Elizabeth J. Marsh

Biography

Professor of Psychology and Neuroscience and Associate Chair, Department of Psychology & Neuroscience, Duke University

Elizabeth J. Marsh Webpage

ABSTRACT | Populist Beliefs: Byproducts of an Adaptive System? 

A wall along the US-Mexico border. Tariffs on Chinese goods. The resurrection of the coal industry. These policies appeal to many people even though little evidence supports them, and it is difficult to change people’s beliefs about them. As a cognitive psychologist, I see the problem filtered through the lens of what we know about the construction, representation, and updating of knowledge more generally. Humans learn, maintain, and update an impressive amount of information, reflecting a cognitively efficient system adapted to these goals – but the same processes that support accurate knowledge can also lead to acceptance of unsupported infromation. For example, we have an impressive ability to handle garbled messages, understanding disfluent speech and ambiguous referents, drawing inferences to fill in the gaps and interpreting information based on what we already know and believe.  But this tolerance for messy communications means that we sometimes miss errors in the incoming stream of information, even when we know better.
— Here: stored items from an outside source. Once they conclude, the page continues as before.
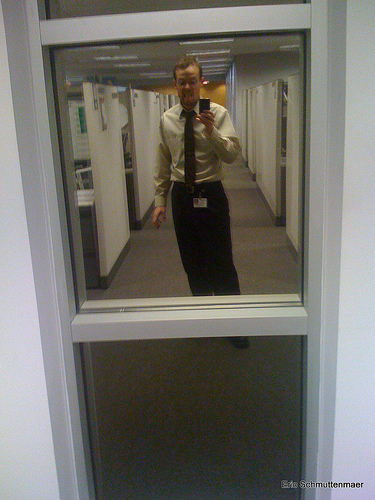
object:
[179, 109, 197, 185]
necktie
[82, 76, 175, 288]
wall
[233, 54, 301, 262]
wall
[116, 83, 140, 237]
cubicle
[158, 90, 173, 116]
cubicle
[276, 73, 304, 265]
cubicle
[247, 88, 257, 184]
cubicle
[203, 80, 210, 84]
sign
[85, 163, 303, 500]
hallway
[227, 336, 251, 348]
shoe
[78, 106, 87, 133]
blue paper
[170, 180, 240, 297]
pants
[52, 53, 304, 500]
office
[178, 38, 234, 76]
lighting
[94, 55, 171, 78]
lighting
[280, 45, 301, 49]
lighting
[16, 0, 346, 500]
frame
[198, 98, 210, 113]
cell phone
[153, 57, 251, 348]
male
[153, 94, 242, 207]
shirt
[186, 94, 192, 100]
tongue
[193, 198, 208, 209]
identification badge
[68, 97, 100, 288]
cubicle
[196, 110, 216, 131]
hand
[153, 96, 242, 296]
clothes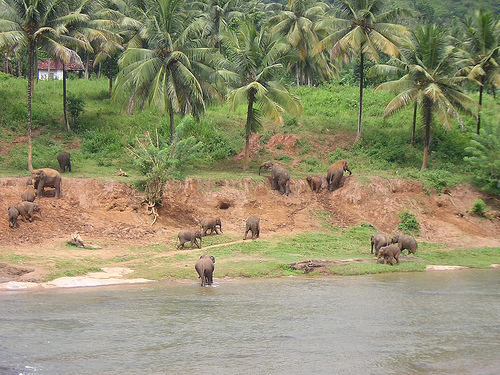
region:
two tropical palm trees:
[106, 0, 300, 158]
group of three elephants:
[363, 222, 424, 274]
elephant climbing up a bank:
[254, 155, 296, 197]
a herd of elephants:
[178, 148, 438, 302]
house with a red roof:
[21, 45, 91, 90]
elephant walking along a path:
[165, 225, 213, 254]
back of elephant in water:
[189, 252, 223, 302]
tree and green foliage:
[374, 43, 491, 175]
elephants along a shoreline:
[350, 226, 440, 283]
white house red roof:
[28, 46, 84, 91]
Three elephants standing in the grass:
[362, 223, 422, 270]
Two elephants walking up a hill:
[252, 140, 357, 200]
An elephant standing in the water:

Anchoring on the larger literature on knowledge provides a starting point for solutions; for example, consider the human bias to believe that incoming information is true. This regularity led us to predict that corrections would be more likely to stick when they induced belief than when they refuted beliefs. Overall, my argument is that the basic science of knowledge provides a useful starting point for thinking about people’s acceptance vs. rejections of populist ideas.